= Neo-libertarianism =

Political ideology

Neo-libertarianism or Neolibertarianism is a political and social philosophy that combines "the libertarian's moral commitment to negative liberty with a procedure that selects principles for restricting liberty on the basis of a unanimous agreement in which everyone's particular interests receive a fair hearing."

Neo-libertarianism has its roots at least as far back as 1980 when it was first described by James Sterba of the University of Notre Dame. Sterba observed that libertarianism advocates for a government that does no more than protection against force, fraud, theft, enforcement of contracts and other "negative liberties" as contrasted with "positive liberties" by Isaiah Berlin. He contrasted this with the older libertarian ideal of a "night watchman state” or “minarchism”.
Sterba held that it is "obviously impossible for everyone in society to be guaranteed complete liberty as defined by this ideal: after all, people's actual wants as well as their conceivable wants can come into serious conflict. [...] It is also impossible for everyone in society to be completely free from the interference of other persons". In 2013, Sterba wrote: I shall show that moral commitment to an ideal of "negative" liberty, which does not lead to a night-watchman state, but instead requires sufficient government to provide each person in society with the relatively high minimum of liberty that persons using Rawls' decision procedure would select.

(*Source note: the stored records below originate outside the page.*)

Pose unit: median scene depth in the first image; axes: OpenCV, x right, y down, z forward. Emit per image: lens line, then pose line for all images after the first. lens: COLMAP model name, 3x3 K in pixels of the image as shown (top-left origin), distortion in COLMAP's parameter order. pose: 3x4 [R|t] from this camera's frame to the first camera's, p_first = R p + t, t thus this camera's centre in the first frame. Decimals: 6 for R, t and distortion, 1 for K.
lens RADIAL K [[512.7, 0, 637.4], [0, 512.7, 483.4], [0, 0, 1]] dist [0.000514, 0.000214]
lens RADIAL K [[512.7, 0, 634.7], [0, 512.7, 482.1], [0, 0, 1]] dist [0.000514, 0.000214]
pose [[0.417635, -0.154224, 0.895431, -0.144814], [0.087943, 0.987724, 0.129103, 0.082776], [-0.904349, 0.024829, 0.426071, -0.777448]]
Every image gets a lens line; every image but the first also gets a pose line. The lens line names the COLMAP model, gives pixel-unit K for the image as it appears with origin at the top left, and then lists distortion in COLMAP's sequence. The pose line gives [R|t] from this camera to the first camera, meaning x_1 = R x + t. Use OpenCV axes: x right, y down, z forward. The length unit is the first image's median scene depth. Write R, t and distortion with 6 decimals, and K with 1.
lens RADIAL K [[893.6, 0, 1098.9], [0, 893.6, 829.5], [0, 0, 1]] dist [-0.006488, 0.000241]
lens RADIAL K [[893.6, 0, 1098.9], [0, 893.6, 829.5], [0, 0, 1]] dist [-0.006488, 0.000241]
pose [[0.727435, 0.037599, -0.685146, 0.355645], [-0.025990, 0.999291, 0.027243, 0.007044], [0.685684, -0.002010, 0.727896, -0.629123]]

The political program actually justified by an ideal of negative liberty I shall call Neo-Libertarianism. Neo-libertarians also advocate for european federalism. Later there was a Manifesto written about it, and also other works.

The concept of neolibertarianism gained a small following in the mid-2000s among right-leaning commentators who distinguished themselves from neoconservatives by their support for individual liberties and from libertarians by their support for foreign interventionism.